Subscriber struct fields
Subscriber.request and Subscriber.projections have been removed. The
replacement for tracking active projections is proj_keys, a map of
{fiber_id, slot_index} tuples to true:
# Before
%Subscriber{pid: self(), request: nil, projections: %{{"root", 0} => {& &1, :unset}}}
# After
%Subscriber{pid: self(), proj_keys: %{{"root", 0} => true}}{:subscribed, ...} slot shape
The four-element {:subscribed, server, request, projected_value} tuple is gone.
If you pattern-match on this shape anywhere, remove the request element.
Change-detection: raw state, client-side projection
Previously the server compared projected values to decide whether to push an
update. The server now sends raw state to all subscribers and each subscriber
compares the raw value (new_raw !== last_raw) independently. Projection
functions are applied at render time on the client side. The practical effect:
- The projection function passed to
use_observable/2can safely close over component-local state without needing the server to know about it. - All subscribers to the same server share one raw-state broadcast; there is no per-projection diffing on the server.

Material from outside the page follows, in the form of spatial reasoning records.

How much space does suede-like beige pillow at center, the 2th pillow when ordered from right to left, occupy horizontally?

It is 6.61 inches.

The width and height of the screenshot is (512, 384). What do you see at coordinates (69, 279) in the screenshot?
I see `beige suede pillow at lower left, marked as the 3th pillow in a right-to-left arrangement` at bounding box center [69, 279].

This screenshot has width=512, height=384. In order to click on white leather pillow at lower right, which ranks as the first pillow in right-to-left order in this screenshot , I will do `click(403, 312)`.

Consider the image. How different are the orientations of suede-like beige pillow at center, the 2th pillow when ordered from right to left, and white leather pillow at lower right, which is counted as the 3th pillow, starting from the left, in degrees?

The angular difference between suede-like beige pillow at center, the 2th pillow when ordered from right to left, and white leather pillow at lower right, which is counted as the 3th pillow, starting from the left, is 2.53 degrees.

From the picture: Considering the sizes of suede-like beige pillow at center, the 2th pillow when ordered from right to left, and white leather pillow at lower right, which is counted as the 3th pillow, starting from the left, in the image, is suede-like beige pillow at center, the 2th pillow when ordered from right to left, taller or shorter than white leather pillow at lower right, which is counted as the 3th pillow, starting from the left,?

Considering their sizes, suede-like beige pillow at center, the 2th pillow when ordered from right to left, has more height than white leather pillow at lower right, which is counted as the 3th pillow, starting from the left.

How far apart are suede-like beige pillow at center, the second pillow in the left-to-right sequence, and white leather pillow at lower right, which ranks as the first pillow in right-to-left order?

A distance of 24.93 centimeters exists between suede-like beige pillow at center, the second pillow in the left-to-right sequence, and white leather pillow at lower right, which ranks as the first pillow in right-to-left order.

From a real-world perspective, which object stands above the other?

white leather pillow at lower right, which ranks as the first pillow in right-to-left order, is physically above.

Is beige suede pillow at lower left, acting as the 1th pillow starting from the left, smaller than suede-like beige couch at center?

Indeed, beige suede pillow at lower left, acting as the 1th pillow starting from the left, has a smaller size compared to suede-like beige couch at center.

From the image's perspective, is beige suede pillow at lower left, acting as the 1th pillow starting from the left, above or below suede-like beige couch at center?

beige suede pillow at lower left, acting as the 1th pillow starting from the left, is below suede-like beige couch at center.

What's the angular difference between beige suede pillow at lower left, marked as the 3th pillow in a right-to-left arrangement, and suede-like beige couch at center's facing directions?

Codemods (where automatable)
Several transformations follow a mechanical pattern that could be automated:
assign(socket, key: value)inhandle_event→use_statein the componentsocket.assigns.keyin render → bind the variable inrender/1pattern matchsocket.assigns.keyin templates →{variable}or{@key}in~Ftemplateshandle_event("name", params, socket)→on_*closure in the template; state updates via captureduse_statesetters, side effects via captured server refs
These are not shipped as codemod tools in this release. The patterns are regular enough that a Sourceror-based transform could automate most of them. Community contributions are welcome — the Getting Started guide provides the target syntax.
What does NOT need to change
- Routing, controllers, and non-LiveView code: untouched.
- Existing LiveViews that are not being migrated: leave them alone.
- Phoenix layout files and
root.html.heex: no changes required. - Test infrastructure: Filament's rung-2 test API is additive; you keep your
existing
Phoenix.LiveViewTesttests for non-Filament LiveViews.